• _Extracted data_
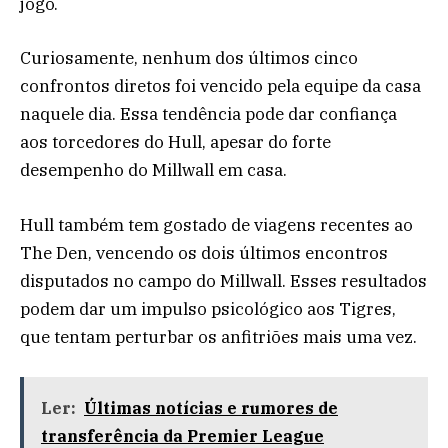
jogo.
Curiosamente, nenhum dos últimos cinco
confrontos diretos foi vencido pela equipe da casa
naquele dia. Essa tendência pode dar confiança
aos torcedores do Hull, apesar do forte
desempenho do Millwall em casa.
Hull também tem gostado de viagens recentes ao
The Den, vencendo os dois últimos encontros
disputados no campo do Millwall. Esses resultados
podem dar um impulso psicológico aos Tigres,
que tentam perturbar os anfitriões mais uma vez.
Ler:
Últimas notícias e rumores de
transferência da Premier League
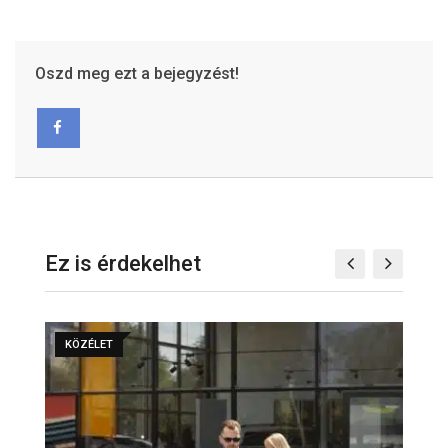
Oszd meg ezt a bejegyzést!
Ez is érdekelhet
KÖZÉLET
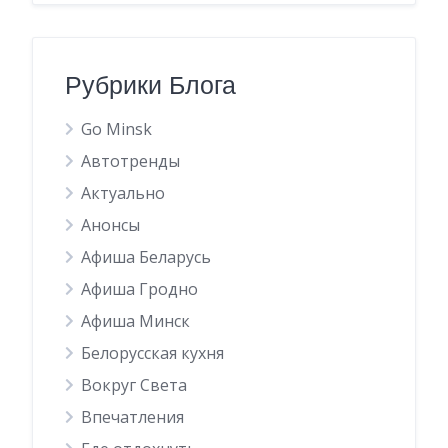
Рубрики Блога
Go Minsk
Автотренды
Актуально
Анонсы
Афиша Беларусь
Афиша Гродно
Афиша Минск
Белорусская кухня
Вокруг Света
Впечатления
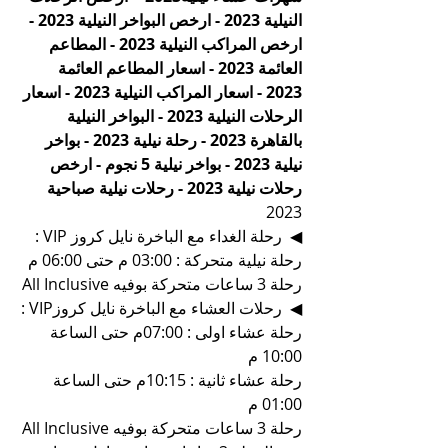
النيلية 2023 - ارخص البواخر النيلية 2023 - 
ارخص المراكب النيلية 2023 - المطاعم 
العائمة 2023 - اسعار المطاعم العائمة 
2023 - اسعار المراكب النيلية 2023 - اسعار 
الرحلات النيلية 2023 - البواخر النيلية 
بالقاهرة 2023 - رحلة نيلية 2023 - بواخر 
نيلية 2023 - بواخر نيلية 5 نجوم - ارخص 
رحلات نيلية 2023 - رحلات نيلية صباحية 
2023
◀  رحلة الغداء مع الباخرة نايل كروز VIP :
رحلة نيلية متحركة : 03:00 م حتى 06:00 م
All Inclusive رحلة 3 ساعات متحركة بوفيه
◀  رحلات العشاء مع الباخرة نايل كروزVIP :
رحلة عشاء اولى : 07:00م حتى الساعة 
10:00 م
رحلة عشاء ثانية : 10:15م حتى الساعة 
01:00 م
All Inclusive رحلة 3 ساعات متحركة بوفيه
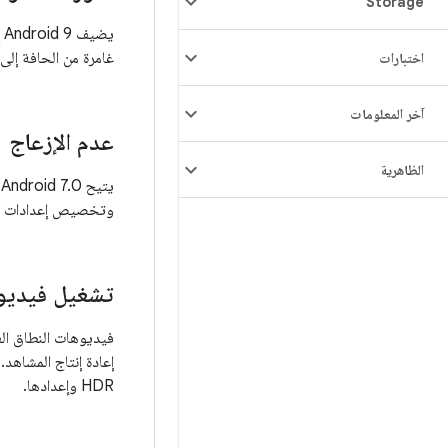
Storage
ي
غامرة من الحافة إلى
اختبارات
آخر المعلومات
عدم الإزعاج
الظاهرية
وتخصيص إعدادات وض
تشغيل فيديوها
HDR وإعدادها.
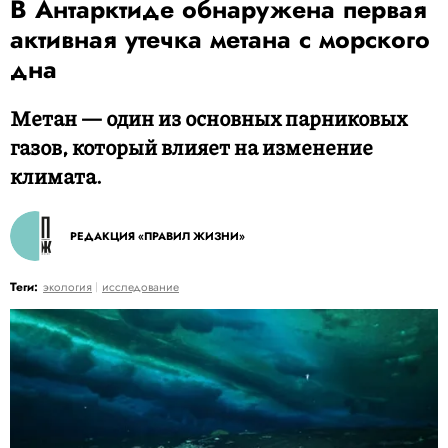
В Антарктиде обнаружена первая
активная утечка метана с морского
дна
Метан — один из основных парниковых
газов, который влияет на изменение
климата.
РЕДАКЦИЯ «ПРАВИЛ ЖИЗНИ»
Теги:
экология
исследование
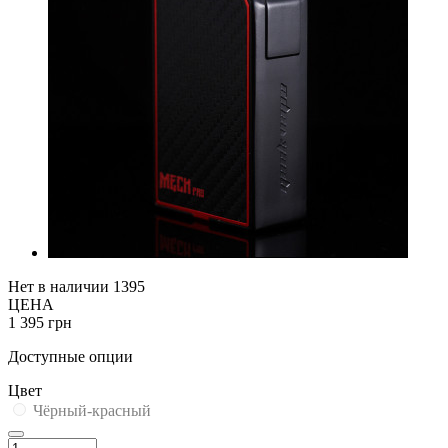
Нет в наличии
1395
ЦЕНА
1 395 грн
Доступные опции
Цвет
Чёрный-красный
--
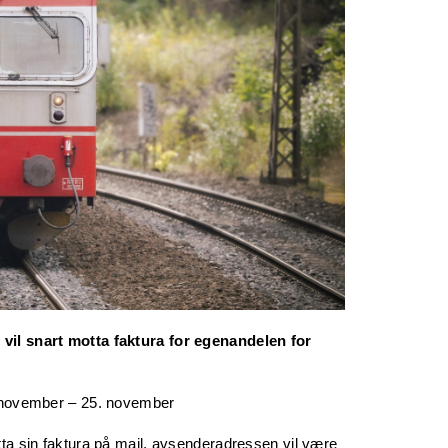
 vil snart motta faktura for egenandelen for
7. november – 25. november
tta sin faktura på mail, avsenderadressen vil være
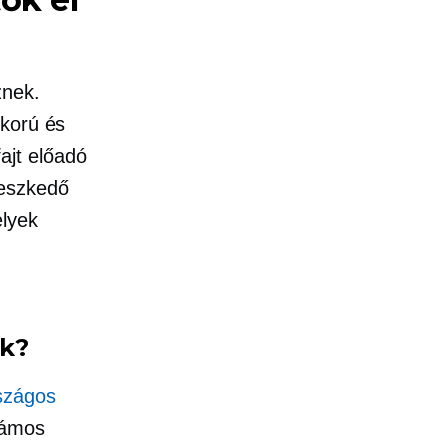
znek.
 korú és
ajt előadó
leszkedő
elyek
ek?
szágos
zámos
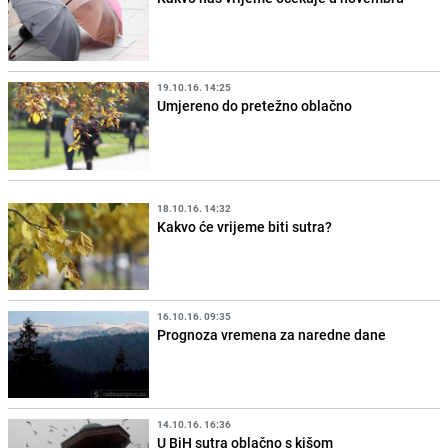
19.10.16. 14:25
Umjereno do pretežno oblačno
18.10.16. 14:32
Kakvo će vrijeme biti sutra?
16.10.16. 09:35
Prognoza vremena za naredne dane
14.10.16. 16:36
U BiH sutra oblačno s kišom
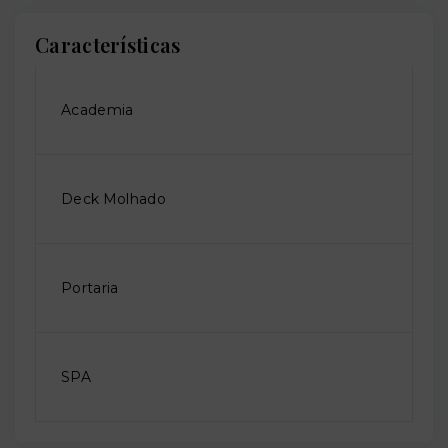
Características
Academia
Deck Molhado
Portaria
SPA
* * *
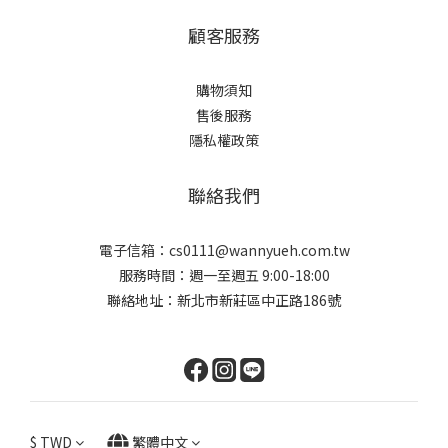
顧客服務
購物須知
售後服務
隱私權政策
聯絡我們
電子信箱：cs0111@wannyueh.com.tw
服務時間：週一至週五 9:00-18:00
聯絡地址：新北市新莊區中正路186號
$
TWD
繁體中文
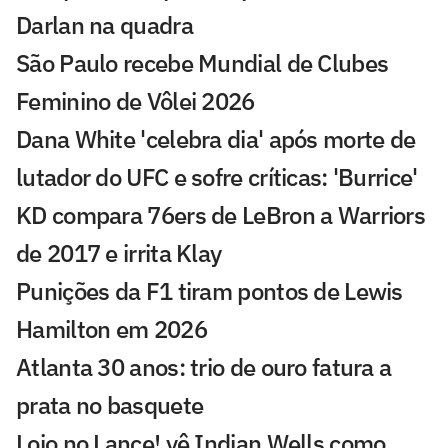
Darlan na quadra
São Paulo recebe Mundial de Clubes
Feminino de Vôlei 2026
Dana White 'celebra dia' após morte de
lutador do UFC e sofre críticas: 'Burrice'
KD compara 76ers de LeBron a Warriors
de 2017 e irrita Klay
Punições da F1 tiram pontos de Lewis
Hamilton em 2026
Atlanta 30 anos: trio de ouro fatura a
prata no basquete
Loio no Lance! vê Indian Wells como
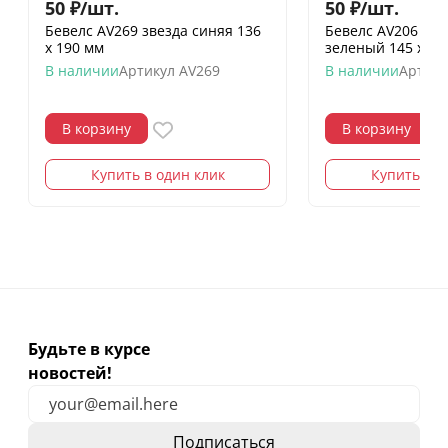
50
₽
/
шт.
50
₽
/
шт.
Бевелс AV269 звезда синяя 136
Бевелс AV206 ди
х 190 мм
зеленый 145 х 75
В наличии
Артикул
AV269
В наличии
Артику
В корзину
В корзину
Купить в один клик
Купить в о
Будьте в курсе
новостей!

• _Goal of the exercise_
Rewrite the lines of the material from the line with "Нет в наличии" to the line with "Чёрный-красный", putting "Расцветка" in place of "Цвет" and keeping everything else the same.

• _Written reply_
Нет в наличии
1395
ЦЕНА
1 395 грн
Доступные опции
Расцветка
Чёрный-красный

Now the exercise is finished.